*** Begin section ***
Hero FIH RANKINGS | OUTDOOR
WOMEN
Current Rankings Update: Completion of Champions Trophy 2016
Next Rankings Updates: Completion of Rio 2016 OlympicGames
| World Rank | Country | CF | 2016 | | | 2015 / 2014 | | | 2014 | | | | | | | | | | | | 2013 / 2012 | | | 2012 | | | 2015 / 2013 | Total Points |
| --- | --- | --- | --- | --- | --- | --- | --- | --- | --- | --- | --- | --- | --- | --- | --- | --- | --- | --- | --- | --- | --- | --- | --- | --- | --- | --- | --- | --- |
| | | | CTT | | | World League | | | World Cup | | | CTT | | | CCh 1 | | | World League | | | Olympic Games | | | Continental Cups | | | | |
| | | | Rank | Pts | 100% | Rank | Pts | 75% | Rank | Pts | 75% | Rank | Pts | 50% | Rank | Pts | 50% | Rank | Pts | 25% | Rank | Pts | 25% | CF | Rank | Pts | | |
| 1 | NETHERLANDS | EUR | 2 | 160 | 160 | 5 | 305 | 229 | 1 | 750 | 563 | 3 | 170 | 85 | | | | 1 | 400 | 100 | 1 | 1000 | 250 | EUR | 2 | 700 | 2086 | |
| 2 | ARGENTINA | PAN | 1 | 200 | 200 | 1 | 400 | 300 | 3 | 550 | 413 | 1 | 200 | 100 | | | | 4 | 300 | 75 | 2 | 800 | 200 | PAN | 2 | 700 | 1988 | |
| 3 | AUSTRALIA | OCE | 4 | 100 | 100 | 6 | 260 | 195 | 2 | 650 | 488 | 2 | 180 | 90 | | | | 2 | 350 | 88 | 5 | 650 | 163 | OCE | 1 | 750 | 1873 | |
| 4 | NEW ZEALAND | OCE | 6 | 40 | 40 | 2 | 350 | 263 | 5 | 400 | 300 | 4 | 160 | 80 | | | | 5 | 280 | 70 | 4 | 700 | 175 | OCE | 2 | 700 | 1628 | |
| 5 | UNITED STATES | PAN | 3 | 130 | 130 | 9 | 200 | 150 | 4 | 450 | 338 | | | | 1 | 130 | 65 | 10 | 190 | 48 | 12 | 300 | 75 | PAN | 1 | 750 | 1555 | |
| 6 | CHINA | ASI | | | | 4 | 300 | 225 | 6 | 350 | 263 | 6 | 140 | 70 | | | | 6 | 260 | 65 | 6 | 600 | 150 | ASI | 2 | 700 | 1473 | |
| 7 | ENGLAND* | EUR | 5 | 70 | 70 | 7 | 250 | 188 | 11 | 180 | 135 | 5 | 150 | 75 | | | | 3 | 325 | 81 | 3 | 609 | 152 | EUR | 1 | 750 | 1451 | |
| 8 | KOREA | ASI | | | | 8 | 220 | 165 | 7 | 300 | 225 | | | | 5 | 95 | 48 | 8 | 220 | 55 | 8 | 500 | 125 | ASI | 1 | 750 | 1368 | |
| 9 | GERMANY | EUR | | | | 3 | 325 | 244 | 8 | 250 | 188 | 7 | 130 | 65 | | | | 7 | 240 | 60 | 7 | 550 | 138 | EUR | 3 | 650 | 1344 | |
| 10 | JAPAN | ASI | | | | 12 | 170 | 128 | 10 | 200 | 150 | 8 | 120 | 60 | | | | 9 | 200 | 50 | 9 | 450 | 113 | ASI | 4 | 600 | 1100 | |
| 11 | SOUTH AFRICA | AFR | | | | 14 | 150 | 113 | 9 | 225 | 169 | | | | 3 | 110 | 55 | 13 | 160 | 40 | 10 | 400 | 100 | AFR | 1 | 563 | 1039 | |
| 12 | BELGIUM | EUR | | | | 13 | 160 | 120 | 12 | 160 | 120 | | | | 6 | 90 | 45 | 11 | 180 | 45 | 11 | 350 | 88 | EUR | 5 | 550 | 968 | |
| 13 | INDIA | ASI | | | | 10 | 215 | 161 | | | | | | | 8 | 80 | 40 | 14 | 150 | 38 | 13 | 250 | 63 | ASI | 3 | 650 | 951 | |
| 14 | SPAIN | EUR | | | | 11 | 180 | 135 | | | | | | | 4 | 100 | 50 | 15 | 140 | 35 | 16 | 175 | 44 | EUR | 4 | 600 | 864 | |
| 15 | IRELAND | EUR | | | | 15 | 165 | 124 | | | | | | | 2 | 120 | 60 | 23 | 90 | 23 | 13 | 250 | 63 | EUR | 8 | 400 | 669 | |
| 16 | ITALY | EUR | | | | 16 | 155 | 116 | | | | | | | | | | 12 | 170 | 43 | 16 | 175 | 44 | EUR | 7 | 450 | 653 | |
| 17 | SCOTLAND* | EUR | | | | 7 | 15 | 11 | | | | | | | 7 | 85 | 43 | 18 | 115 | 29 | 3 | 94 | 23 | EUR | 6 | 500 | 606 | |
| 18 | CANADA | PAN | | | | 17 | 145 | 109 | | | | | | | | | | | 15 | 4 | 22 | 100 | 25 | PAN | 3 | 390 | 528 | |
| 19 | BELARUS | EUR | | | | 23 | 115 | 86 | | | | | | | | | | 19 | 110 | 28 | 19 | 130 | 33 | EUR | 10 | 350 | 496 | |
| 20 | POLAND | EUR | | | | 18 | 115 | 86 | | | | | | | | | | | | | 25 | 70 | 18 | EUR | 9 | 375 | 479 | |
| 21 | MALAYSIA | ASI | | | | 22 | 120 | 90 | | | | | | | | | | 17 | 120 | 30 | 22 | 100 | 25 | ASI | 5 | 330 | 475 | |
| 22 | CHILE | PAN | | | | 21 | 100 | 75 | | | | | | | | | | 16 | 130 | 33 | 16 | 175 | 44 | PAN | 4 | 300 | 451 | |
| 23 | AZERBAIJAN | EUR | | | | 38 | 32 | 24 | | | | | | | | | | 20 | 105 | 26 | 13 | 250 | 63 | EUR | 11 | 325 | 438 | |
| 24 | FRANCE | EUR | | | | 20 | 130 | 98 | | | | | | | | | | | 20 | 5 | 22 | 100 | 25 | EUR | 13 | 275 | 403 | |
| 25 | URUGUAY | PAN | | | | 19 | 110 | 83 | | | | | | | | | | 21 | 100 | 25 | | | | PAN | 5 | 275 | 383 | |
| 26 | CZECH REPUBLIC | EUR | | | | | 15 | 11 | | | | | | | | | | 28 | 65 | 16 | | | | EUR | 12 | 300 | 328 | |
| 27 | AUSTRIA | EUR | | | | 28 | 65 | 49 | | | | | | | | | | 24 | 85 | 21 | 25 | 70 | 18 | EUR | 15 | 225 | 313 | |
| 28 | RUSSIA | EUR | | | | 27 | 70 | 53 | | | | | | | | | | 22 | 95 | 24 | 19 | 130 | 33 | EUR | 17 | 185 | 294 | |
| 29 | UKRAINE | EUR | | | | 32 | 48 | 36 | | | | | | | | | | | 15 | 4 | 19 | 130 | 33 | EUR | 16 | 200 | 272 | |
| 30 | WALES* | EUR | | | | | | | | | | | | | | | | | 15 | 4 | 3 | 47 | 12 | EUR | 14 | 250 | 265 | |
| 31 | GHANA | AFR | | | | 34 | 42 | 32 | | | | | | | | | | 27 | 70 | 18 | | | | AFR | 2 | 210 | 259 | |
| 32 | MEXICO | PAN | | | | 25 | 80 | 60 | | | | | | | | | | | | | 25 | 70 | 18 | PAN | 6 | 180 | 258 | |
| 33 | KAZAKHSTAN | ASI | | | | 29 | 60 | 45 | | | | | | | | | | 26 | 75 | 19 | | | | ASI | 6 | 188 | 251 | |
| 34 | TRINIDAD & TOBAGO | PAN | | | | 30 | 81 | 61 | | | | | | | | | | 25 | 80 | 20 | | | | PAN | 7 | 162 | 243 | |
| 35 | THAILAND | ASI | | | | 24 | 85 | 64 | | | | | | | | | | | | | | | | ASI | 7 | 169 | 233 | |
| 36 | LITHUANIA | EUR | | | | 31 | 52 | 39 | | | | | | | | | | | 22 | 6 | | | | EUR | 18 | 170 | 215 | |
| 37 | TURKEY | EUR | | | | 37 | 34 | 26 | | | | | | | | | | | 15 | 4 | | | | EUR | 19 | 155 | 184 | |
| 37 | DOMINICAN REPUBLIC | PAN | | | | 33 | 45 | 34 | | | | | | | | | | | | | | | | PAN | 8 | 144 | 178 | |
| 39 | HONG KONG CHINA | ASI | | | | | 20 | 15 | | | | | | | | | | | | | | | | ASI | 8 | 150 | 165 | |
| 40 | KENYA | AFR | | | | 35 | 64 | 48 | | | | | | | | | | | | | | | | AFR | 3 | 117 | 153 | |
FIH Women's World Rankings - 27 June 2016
*** End section ***
== Task to carry out ==
Begin with the first line of the listing and copy exactly through the line that contains "700 | 2086 | |", please, keeping both ends and leaving out everything after.

== Task response ==
Hero FIH RANKINGS | OUTDOOR
WOMEN
Current Rankings Update: Completion of Champions Trophy 2016
Next Rankings Updates: Completion of Rio 2016 OlympicGames
| World Rank | Country | CF | 2016 | | | 2015 / 2014 | | | 2014 | | | | | | | | | | | | 2013 / 2012 | | | 2012 | | | 2015 / 2013 | Total Points |
| --- | --- | --- | --- | --- | --- | --- | --- | --- | --- | --- | --- | --- | --- | --- | --- | --- | --- | --- | --- | --- | --- | --- | --- | --- | --- | --- | --- | --- |
| | | | CTT | | | World League | | | World Cup | | | CTT | | | CCh 1 | | | World League | | | Olympic Games | | | Continental Cups | | | | |
| | | | Rank | Pts | 100% | Rank | Pts | 75% | Rank | Pts | 75% | Rank | Pts | 50% | Rank | Pts | 50% | Rank | Pts | 25% | Rank | Pts | 25% | CF | Rank | Pts | | |
| 1 | NETHERLANDS | EUR | 2 | 160 | 160 | 5 | 305 | 229 | 1 | 750 | 563 | 3 | 170 | 85 | | | | 1 | 400 | 100 | 1 | 1000 | 250 | EUR | 2 | 700 | 2086 | |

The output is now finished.